Podcast – Pobre, mas branca

A história de um negro homossexual na Fortaleza de outros tempos

Nunca soube seu nome, mas lembro-me bem dele: era alto, os cabelos cortados feito militar, a cara comprida, os olhos enormes , as pupilas da cor da pele, bem escuras, as mãos grandes, o corpo desajeitado de tão magro. Morávamos em uma casa de esquina e era comum que as pessoas batessem palmas pedindo algo, principalmente água. Lembro-me de seca do fim dos anos setenta e de quando fui levar uns pães e frutas para um grupo de flagelados (guardo na memória ainda a estranha cor cinza de suas peles e os pés gretados) que bateram palmas na nossa casa. 

Crianças, velhos, trabalhadores da limpeza pública, era um constante contato com aqueles que era mais pobres do que nós. Eu os via, sentia seus cheiros e seus olhos baços. Eu era uma criança e acho que por isso minha mãe contava pra nós de sua própria infância pobre e difícil. “Agora estamos assim, ela dizia. Mas nem sempre foi desse jeito” .

No fim da rua perpendicular à minha casa, iniciava a favela do Lagamar e também era comum que os meninos que brincavam de bola na entrada das ruelas e casas de madeira e papelão também aparecessem para pedir pra subir na árvore que crescia rente ao muro de casa e pegar mangas. Minha mãe sempre olhava com cara brava para eles, desconfiada, mas nunca dizia não. Não havia aquela bondade dos filmes da tarde no rosto dela, mas sim a aceitação muda de um reencontro com a própria pobreza da infância.

Lembro-me desse rapaz porque era gentil e conversava com minha mãe: falavam de receitas e de bordados, e provavelmente de outras coisas, mas não tenho bem certeza. Um dia, minha mãe chamou-o para dentro da casa e mostrou-lhe um de seus cadernos com o segredo de fazer algo da cozinha ou da máquina de costurar. Os dois formavam uma imagem curiosa: ela, bem pequena, loirinha, a pele bem alva, o corpo rechonchudo equilibrando-se sobre os pés minúsculos. Ele, alto, negro, magro, com os músculos dos braços colados aos ossos longos e elegantes. Minha mãe dava risadas curtas e secas; ele abria a boca e mostrava os dentes alvos e a língua vermelha que se destacava em meio às gengivas cor de berinjela.

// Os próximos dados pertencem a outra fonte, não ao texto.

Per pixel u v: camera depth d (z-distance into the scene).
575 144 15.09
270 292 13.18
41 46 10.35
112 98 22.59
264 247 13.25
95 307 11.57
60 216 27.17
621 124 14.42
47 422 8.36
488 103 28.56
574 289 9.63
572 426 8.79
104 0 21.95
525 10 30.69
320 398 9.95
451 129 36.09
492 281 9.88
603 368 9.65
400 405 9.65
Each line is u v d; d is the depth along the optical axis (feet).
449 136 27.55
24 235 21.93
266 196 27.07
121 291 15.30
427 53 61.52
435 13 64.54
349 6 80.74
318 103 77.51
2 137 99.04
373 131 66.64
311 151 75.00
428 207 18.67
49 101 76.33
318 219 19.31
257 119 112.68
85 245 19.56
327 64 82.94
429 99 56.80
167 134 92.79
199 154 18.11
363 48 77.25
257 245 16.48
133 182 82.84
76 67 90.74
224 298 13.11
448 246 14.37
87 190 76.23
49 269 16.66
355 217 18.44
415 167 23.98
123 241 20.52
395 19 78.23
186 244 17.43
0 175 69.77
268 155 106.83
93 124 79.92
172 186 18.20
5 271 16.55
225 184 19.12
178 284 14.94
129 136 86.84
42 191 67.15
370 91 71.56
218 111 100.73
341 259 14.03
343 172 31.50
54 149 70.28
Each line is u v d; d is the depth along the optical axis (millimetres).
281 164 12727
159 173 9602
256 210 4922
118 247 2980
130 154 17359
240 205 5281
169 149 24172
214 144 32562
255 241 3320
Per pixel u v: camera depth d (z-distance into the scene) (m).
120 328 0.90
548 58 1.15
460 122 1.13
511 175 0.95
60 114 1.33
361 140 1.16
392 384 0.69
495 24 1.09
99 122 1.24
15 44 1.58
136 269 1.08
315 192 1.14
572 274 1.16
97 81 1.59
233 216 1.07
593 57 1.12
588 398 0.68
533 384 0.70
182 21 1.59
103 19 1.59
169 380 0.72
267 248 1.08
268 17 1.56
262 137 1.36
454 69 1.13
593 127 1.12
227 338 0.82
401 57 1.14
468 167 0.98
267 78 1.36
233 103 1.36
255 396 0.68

Um dia ele trouxe uma rosa de prata para minha mãe. Ela não quis aceitar, mas ele insistiu. Parece que meu pai havia feito algo e por isso ele havia conseguido um emprego de motorista da ambulância da base aérea. Mas nada disso é muito certo para mim e quando pergunto para meus pais, eles dizem não recordar desses fatos.

Depois, na minha memória, houve um sumiço do moço. Soube que ele havia batido a ambulância e fora despedido. Ouvi também comentários sobre sua sexualidade, algo fortemente rechaçado naquele ambiente militar. E, é lógico, sua cor. “Um negrinho baitola”, diziam na rua. Todos gostavam de falar mal dos outros na minha rua, uma forma de melhorar suas próprias pobres condições. “Deu um prejuízo danado e nem tem de onde tirar. Devia ser preso. Mas não, fica agora rebolando por aí, caçando cliente.”

O rapaz tímido de gestos elegantes assumiu sua condição e tornou-se “nega rosa” (dito assim, nega, e não negra). Foi uma atitude pensada ou uma necessidade da vida, eu nunca soube. Na rua, diziam que depois do acidente, bateram muito na sua cabeça e ele tinha ficado “leso”.

Apareceu travestida lá em casa, mais uma vez. Não sei se minha mãe o recebeu ou não. Lembro-me de tê-lo visto, batendo palmas, com um colante apertado nas pernas finas feito varapau. Talvez tenham conversado, ele tenha entrado e trocado receitas.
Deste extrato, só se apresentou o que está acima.